La Justicia de San Juan ordenó dos meses de prisión preventiva para un hombre de 38 años, peón de finca, acusado de haber abusado sexualmente de su hijastra durante varios años mientras convivían en el mismo domicilio. La joven, que hoy tiene 18 años, habría comenzado a sufrir los abusos cuando tenía 9.
La resolución fue adoptada por el juez de Garantías Diego Sanz durante la audiencia de formalización, tras escuchar al Ministerio Público Fiscal, representado por el fiscal Mario Panetta, de la UFI CAVIG, y a la defensa oficial. Además, el magistrado fijó un plazo de nueve meses para la investigación preparatoria.
El caso tomó impulso el 9 de julio, cuando una tía de la joven realizó la denuncia ante la Policía. Hasta entonces, según se expuso en la audiencia, la situación se habría mantenido dentro del ámbito familiar, sin intervención de las autoridades.

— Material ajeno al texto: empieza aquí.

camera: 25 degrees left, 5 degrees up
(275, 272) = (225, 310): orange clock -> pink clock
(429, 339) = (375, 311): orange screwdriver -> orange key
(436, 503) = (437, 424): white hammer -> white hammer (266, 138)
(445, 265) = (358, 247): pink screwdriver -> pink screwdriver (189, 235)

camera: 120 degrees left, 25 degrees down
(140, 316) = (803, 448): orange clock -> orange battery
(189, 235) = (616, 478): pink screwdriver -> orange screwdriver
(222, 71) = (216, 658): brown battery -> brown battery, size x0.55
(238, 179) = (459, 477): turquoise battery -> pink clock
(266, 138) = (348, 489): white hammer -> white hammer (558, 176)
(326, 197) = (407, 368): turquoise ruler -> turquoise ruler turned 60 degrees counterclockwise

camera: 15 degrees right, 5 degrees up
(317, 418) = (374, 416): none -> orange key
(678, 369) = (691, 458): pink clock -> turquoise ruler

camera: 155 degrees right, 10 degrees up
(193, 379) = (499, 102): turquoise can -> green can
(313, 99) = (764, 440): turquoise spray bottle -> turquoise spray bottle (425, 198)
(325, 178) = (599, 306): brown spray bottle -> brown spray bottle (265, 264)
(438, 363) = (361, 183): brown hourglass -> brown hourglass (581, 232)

Tras la presentación, se dispusieron medidas de protección, entre ellas una restricción de acercamiento, mientras el acusado continuaba en libertad. Con el avance de la investigación, la Fiscalía pidió formalizar la imputación y ordenar la detención preventiva, al considerar la gravedad de los hechos y los riesgos procesales.

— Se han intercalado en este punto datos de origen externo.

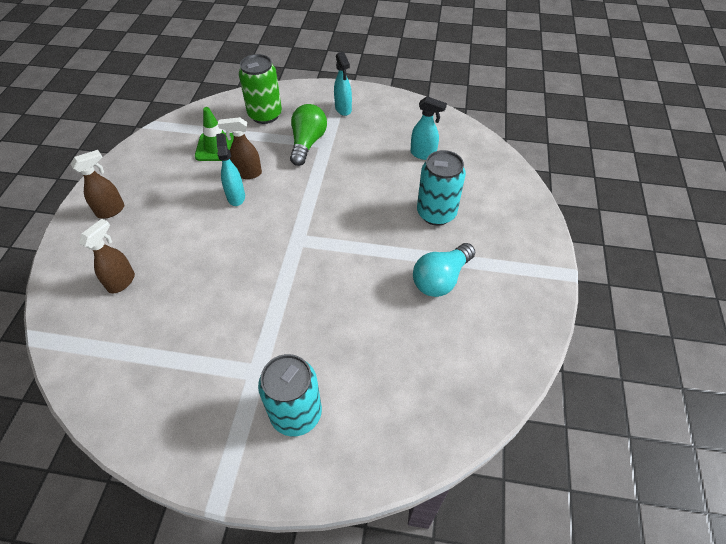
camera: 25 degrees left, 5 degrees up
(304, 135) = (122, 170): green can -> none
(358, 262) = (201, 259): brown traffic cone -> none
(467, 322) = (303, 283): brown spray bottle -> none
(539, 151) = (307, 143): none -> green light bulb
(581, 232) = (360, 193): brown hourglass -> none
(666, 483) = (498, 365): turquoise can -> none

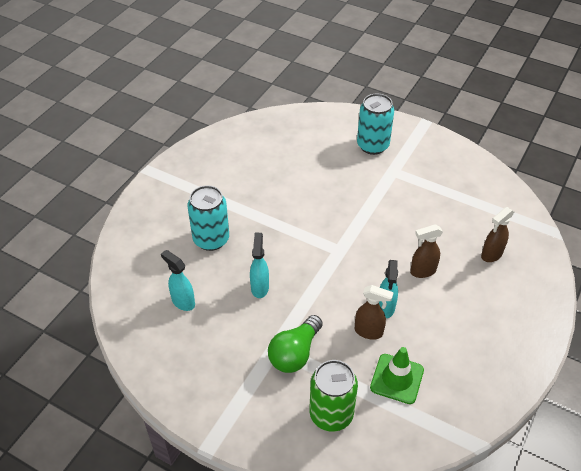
camera: 160 degrees left, 5 degrees down
(111, 210) = (510, 327): brown spray bottle -> brown spray bottle (422, 271)
(343, 109) = (234, 393): turquoise spray bottle -> turquoise spray bottle (260, 287)
(441, 279) = (241, 190): turquoise light bulb -> none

Durante la audiencia, Panetta incorporó elementos que, según la acusación, respaldan el relato de la víctima. Entre ellos mencionó registros de la historia clínica de hospitales públicos y precisó que, a los 15 años, la joven atravesó un embarazo. El 26 de octubre de 2023 se le practicó una interrupción voluntaria del embarazo (IVE), cuando cursaba 11 semanas de gestación.
La madre de la adolescente declaró durante la investigación que desconocía que el embarazo pudiera estar vinculado con el acusado y aseguró que su hija le había dicho que mantenía una relación con un joven. Cinco días después de la intervención, el 31 de octubre de 2023, se le colocó un implante anticonceptivo subdérmico con autorización materna.

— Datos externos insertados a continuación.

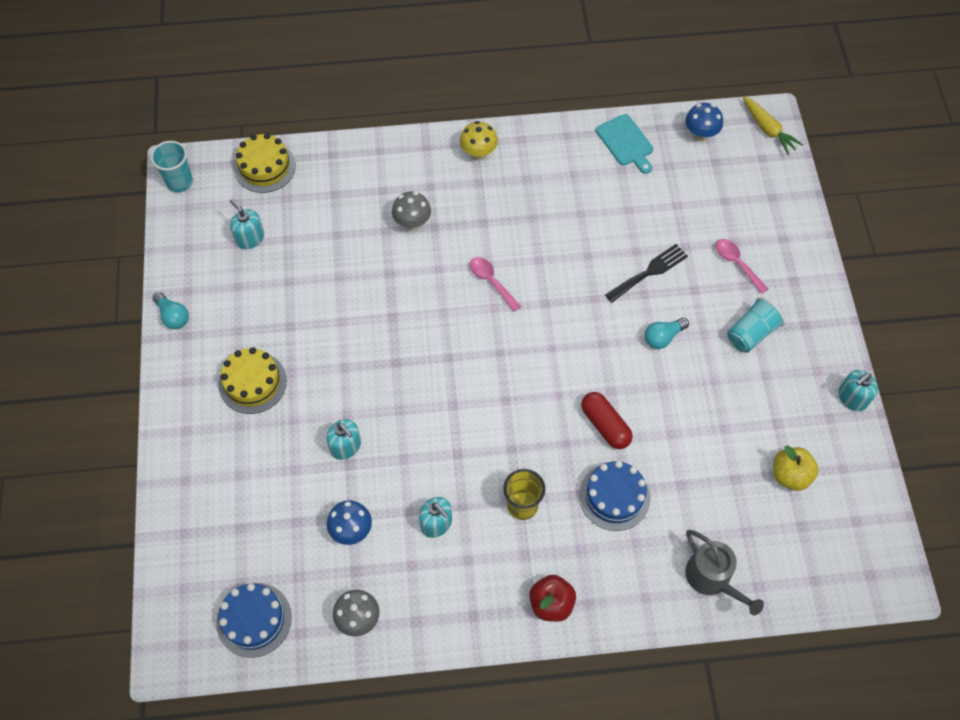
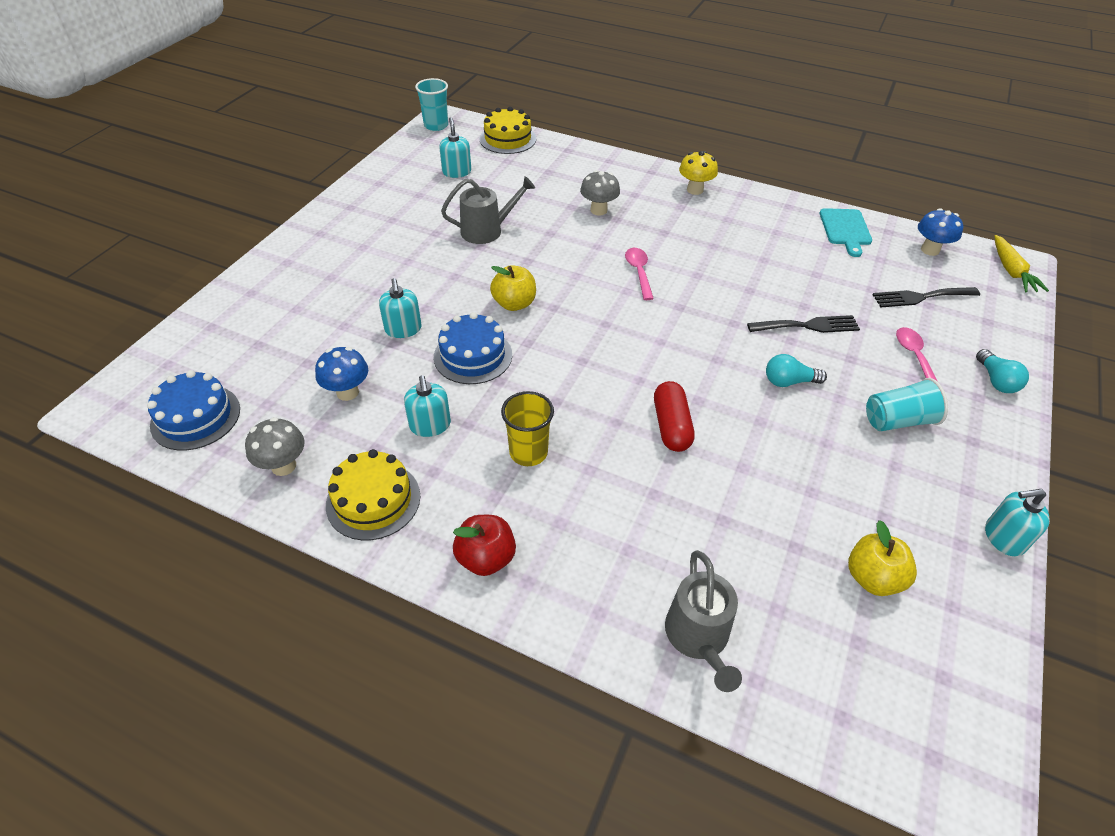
camera: 30 degrees right, 15 degrees down
(173, 316) = (352, 192): turquoise light bulb -> turquoise light bulb (996, 380)
(252, 382) = (370, 255): yellow cake -> yellow cake (373, 500)
(333, 300) = (486, 231): none -> grey watering can
(415, 371) = (514, 304): none -> yellow apple
(614, 496) = (635, 493): blue cake -> blue cake (473, 356)
(715, 195) = (921, 297): none -> black fork

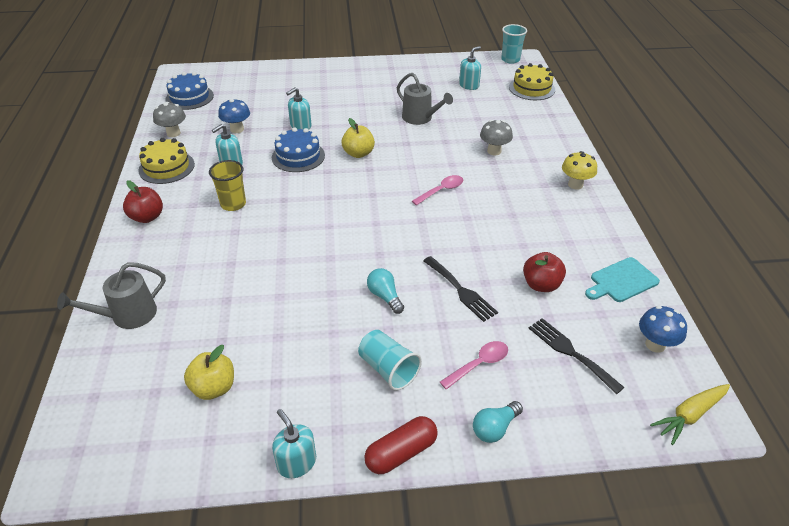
camera: 60 degrees right, 5 degrees down
(671, 426) = (295, 253): red capsule -> red capsule (401, 452)
(826, 274) = (541, 285): none -> red apple

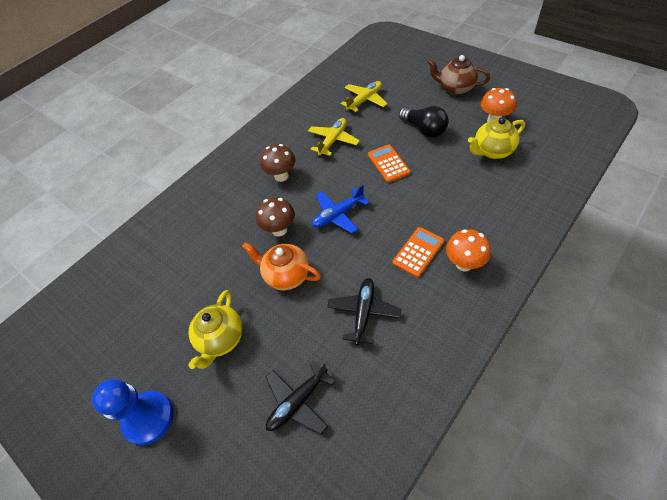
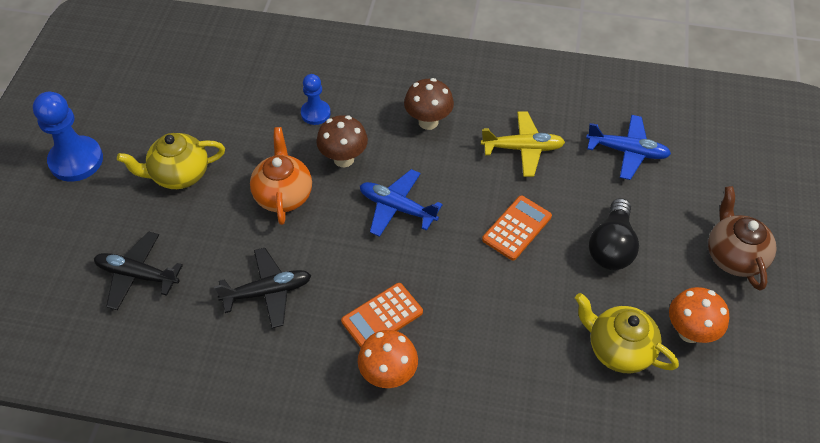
camera: 55 degrees right, 0 degrees up
(229, 232) = (315, 113): none -> blue pawn
(364, 100) = (627, 151): yellow plane -> blue plane
(418, 252) = (382, 317): orange calculator -> orange calculator turned 135 degrees clockwise

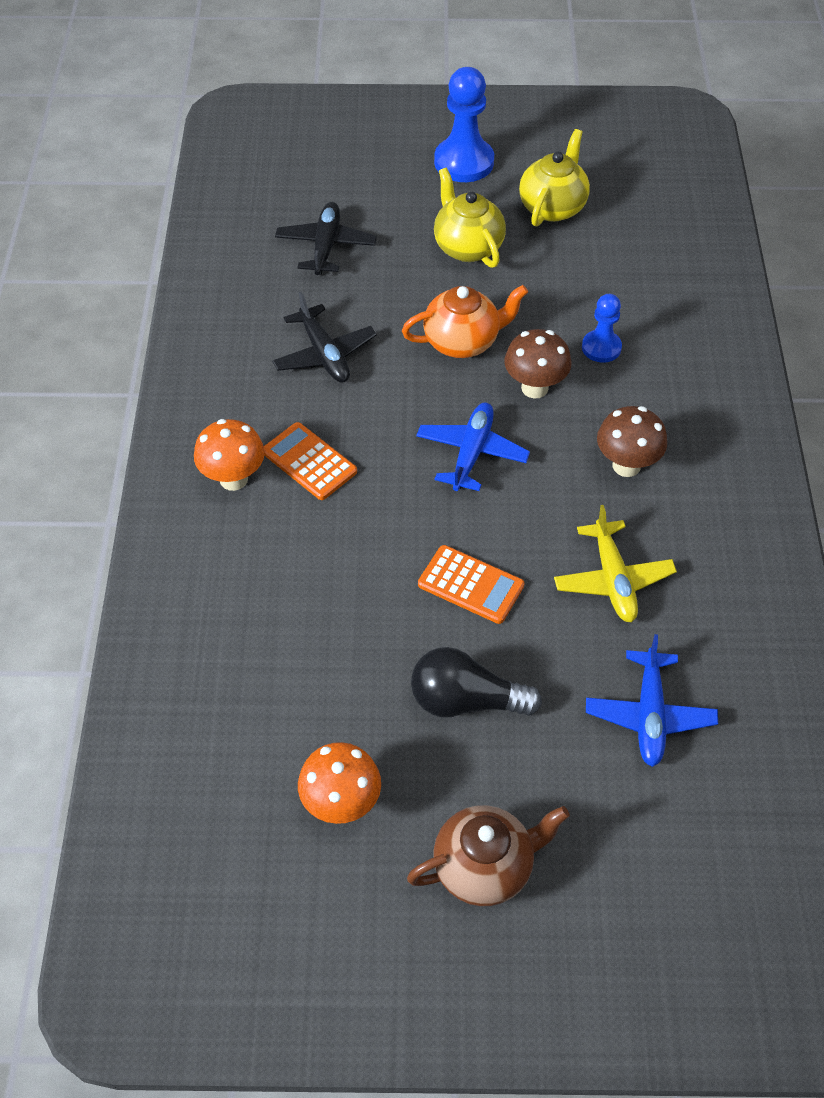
camera: 80 degrees right, 0 degrees up
(618, 349) = (301, 716): yellow teapot -> yellow teapot (552, 207)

De acuerdo con la exposición fiscal, los abusos habrían continuado después de esos episodios y se habrían intensificado hasta que la joven cumplió 17 años. La investigación también sumó la intervención de una profesional de la psicología que asistió a la denunciante el día de la presentación.
Según lo planteado por el Ministerio Público, la especialista observó un relato coherente, lógico y concordante, sin indicadores de que hubiera sido preparado o impuesto. De todos modos, durante la etapa investigativa se realizará una pericia psicológica para profundizar esa evaluación y se incorporarán nuevos testimonios y otras pruebas.
La defensa oficial, integrada por Maira Elías y Daniela Emín, en representación de la defensora oficial Sandra Leveque, negó los hechos atribuidos y cuestionó la calificación legal. También se opuso a la prisión preventiva al considerar que se trata de una medida excesiva para esta instancia.
Entre sus argumentos, señaló que el imputado no registra antecedentes penales, que la causa está en una etapa inicial y que se presentó ante las autoridades cuando fue citado. El acusado, por su parte, se mantuvo en silencio durante la audiencia.
Al resolver, Diego Sanz entendió que existen elementos suficientes para sostener, en esta etapa preliminar, la posible existencia del delito investigado. También evaluó el riesgo de fuga, al considerar que el hombre dejó la vivienda que compartía con su pareja y sus hijastros y pasó a residir en el domicilio de un hermano, además de que su actividad laboral vinculada con la cosecha no está registrada formalmente.
El juez también advirtió un posible peligro de entorpecimiento de la investigación, dado que todavía restan producir distintas medidas y recibir testimonios. En ese marco, concluyó que la libertad del imputado podría abrir la puerta a contactos o influencias sobre personas vinculadas con la causa.
Con esos fundamentos, ordenó que permanezca detenido durante dos meses y dispuso un plazo de nueve meses para avanzar con la investigación preparatoria. En su resolución, además, incorporó la perspectiva de género y citó la Convención de Belém do Pará, que compromete al Estado argentino en materia de prevención y protección frente a la violencia contra las mujeres.
La causa seguirá ahora en etapa de instrucción, mientras Fiscalía busca consolidar la prueba y definir los pasos procesales siguientes. La prisión preventiva dictada en esta instancia es una medida cautelar y no implica, por sí sola, una condena.